Now what's all this gotta do with Information? Usually, information is represented in terms of statistical distributions, from Shannon's information theory. What the early founders of IG observed is that, these statistical distributions can be represented as points on some curved space called a Statistical Manifold. Now, all the terms used in information theory can be reinterpreted in terms of geometry.
So, why is it so exciting? Well in Deep Learning people predominantly work statistical distributions, some even without realising it. All our optimizations involve reducing distance between some statistical distributions like the distribution of of the data and the distribution that the neural network is trying to model. Turns out, such optimization when done in the space of statistical manifold, amounts to the gradient descent that we all know and love. All the gradient based optimisations are only approximations to the local geometry like gradient(local slope) , Hessian(local quadratic approximation of curvature), but optimisation in the statistical manifold can yield the exact curvature and thus are more efficient. This method is called Natural Gradient.
Hope this helps.
But does IG allow us to reason about Neural Nets in new ways that could move the needle on open questions about information representation in ANNs or, even better, BNNs?

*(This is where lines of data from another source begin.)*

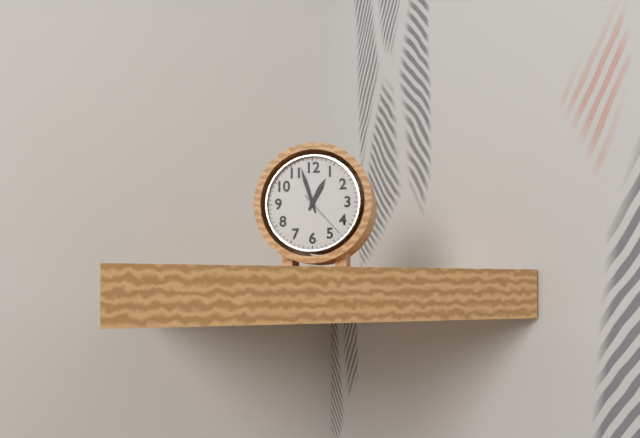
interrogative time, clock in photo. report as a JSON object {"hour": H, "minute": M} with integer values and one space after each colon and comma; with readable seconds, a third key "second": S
{"hour": 12, "minute": 57, "second": 23}
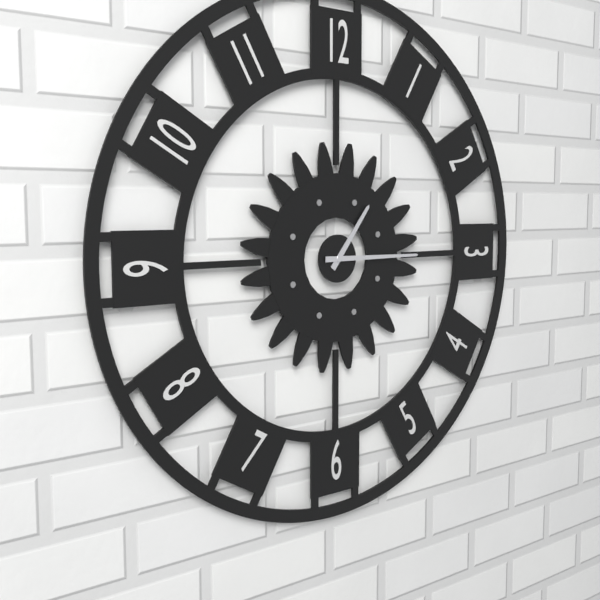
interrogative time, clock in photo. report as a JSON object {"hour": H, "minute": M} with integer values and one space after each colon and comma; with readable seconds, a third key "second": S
{"hour": 1, "minute": 15}
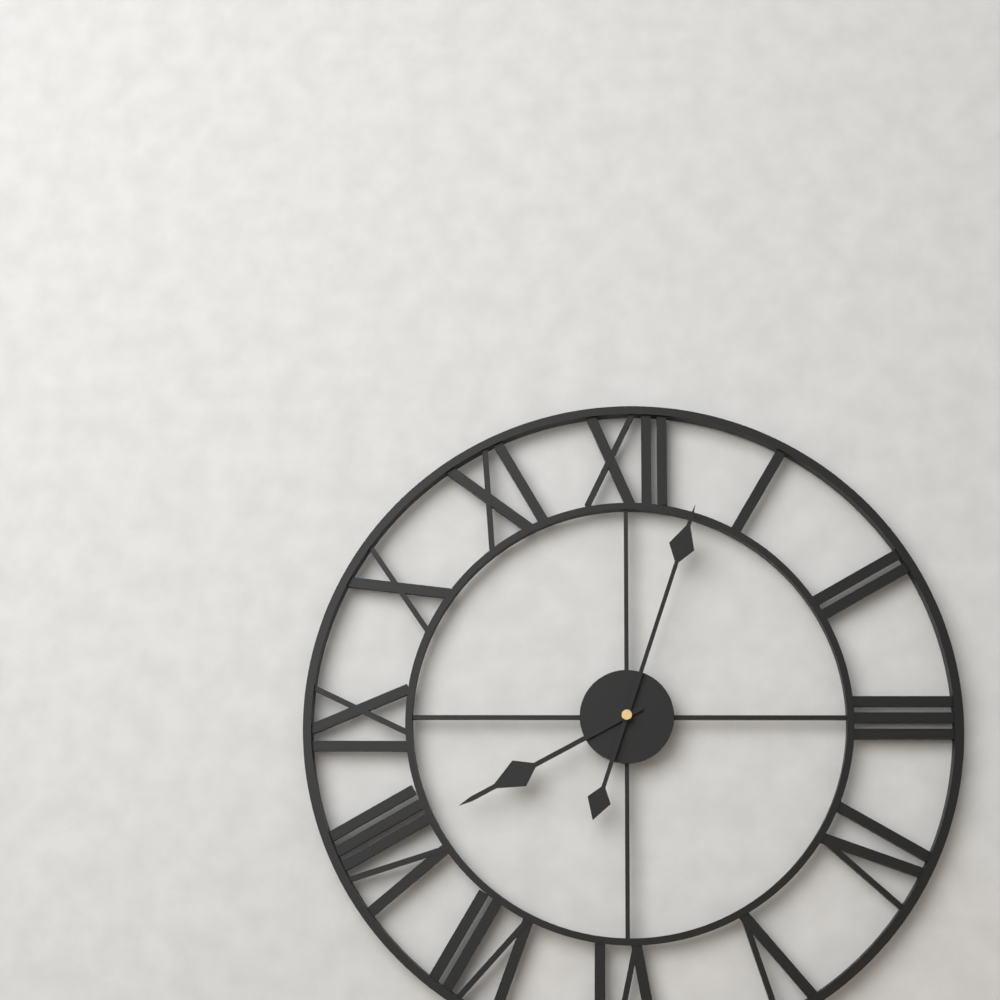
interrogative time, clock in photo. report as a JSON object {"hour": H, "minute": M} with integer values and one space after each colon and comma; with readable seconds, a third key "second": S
{"hour": 8, "minute": 3}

The introductory articles like this tend to get bogged down in the definitions, and research-level articles are pretty impenetrable. If anyone here has a little more insight into this field, I'd be really interested to know more about the impact IG has had on other areas (be it applications to the real world, or to helping organize our understanding of another field of math).
People babbling about neural nets; that's probably wrong -never seen an actual application there, though TDA does very interesting things for neural approaches for reasons that should be obvious.
I kind of wish I had done the GR course with Carlo Rovelli and Ezra Newman back when I had the chance; the first semester was all differential geometry, and those dudes were great at explaining math. Since the Einstein equations are more nasty than the Fisher information matrix, it would have made all the info-geo stuff pretty accessible.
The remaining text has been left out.